BEGIN Material shown
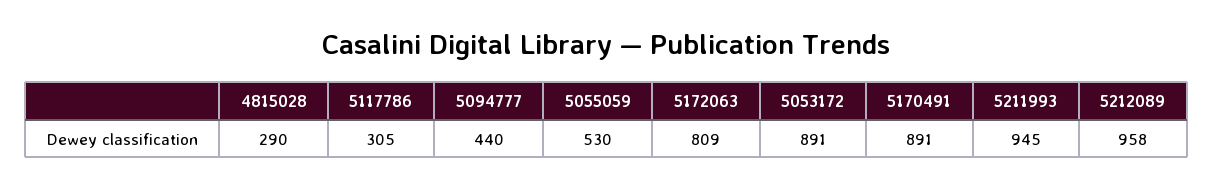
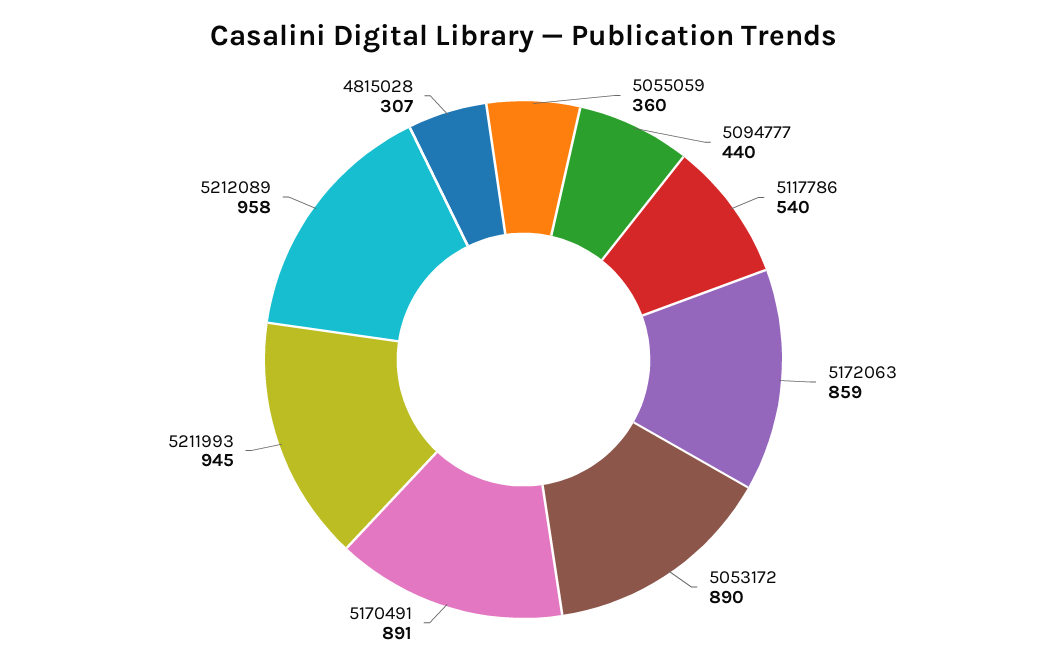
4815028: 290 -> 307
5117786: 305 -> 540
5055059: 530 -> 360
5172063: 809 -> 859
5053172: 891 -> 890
END Material shown
BEGIN Material shown
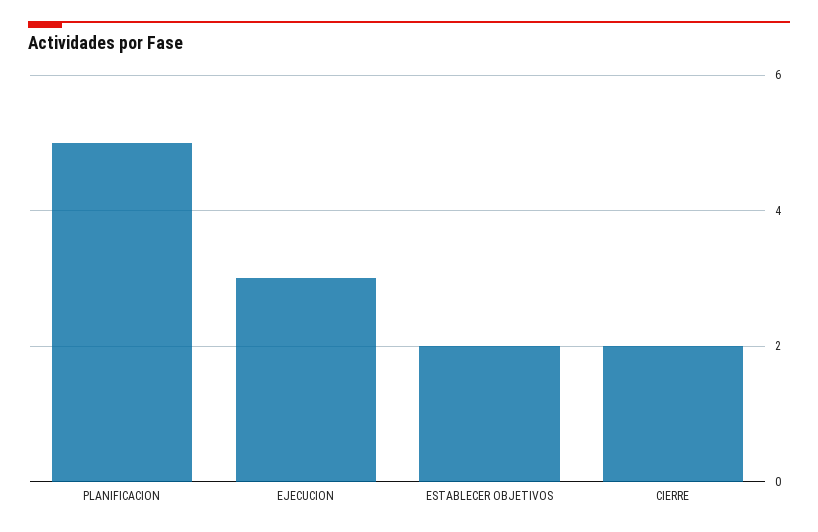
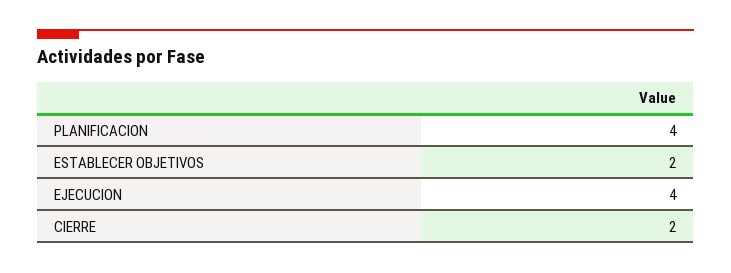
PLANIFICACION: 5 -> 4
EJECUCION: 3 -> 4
END Material shown
→ **Problem**
Retype, in the same exact form, the lines of the material above from the line holding "4815028: 290 -> 307" through the line holding "5053172: 891 -> 890".

→ **Result**
4815028: 290 -> 307
5117786: 305 -> 540
5055059: 530 -> 360
5172063: 809 -> 859
5053172: 891 -> 890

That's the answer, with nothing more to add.